Session hijacking measures

Sep 7, 2020 PHP web security


Recently, I’ve been studying security a lot, so I’d like to write an article about it so that I can teach you in an easy-to-understand manner. This time, I will explain about session hijacking.

#table of contents

  1. What is session hijacking?
  2. Session hijacking type
  3. Session hijacking measures
  4. Finally

#What is session hijacking? First of all, since the Web is made startless, it is not possible to judge that the person who came to this server earlier is Mr. A on an EC site or a site with a login function. To that end, a function called a session was devised. (Actually, a function such as cookie was created first, but the session was developed with security in mind.) Judgment is made by assigning this session ID to Mr. A and this session ID to Mr. B. doing.

If you want to actually see the session ID in PHP, you can check it by displaying it like this.

<? php

session_start ();
echo session_id (); // Session ID is displayed


Session hijacking means that a third party hijacks the information in this session and logs in to the site as the person.

#Session hijacking type There are three main types of session hijacking.

** Session Guess ** ** Session eavesdropping ** ** Session ID fixed attack **

First, session guessing means that a third party guesses the session ID and uses that session ID to access the site that the user was using.

Eavesdropping on a session is the interception and stealing of communications. It is also the use of cyber attacks such as XSS to direct users to sites created by third parties to steal session IDs. For example, if you press this URL on an SNS site, you will be directed to a URL created by a third party. The site is loaded with a vulnerability called XSS, and the session ID of the SNS site is stolen without your knowledge.

The session ID fixed attack is the opposite idea. When a third party tells the user to use this session ID and the user logs in to the site using that session ID, the third party uses that session ID to access the site. You will be able to do it. For example, if you send the SNS URL such as https://[email protected]?PHPSESSIONID=1111 to the user as a parameter of the SNS URL and the user opens the link of this URL, the session ID will be this value. I will. And then use this session ID, and so on.

#Session hijacking measures First, you may not include the session ID in the URL. When exchanging sessions, it is said that the session ID is stored in a cookie and exchanged, hidden is stored and exchanged, and the URL is stored and exchanged, but the first two can be used. If you store it in a URL and exchange it, there is a high possibility that it will be eavesdropped by a third party.

Second, you may not set the session ID to a value that can be guessed. It’s a good idea to use the session management implemented in web application development tools and frameworks.

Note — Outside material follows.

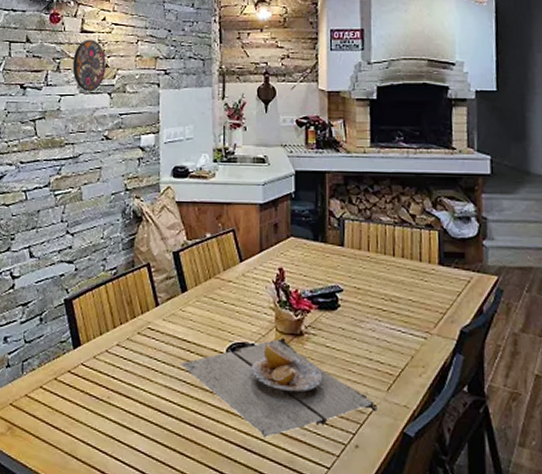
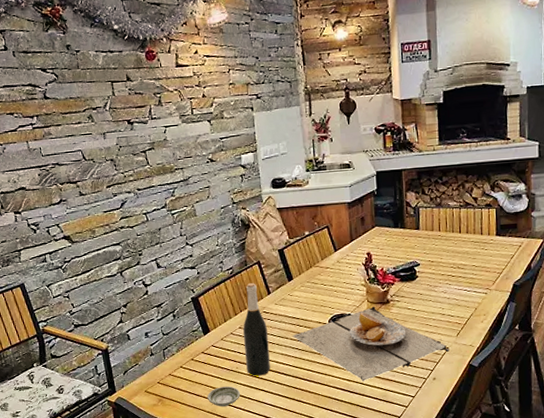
saucer: none [67,420,108,448] -> present [207,386,240,407]
decorative plate: present [72,40,106,91] -> none [172,72,204,121]
wine bottle: none [120,289,150,412] -> present [243,283,270,376]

Finally, make sure you generate a new session ID when you log in. To do that in PHP, do the following:

session_start ();
echo session_id ();
session_regenerate_id; // Generate a new session ID
echo session_id (); // An ID different from the session ID above will be generated

#at the end Recently, the number of people who program often is increasing, and many people are creating sites, but at that time there is a possibility that there are many people who are too conscious of speed and postpone security, so I also care about security. However, let’s keep in mind to make a site.


Session Hijacking-Wikipedia What is session hijacking?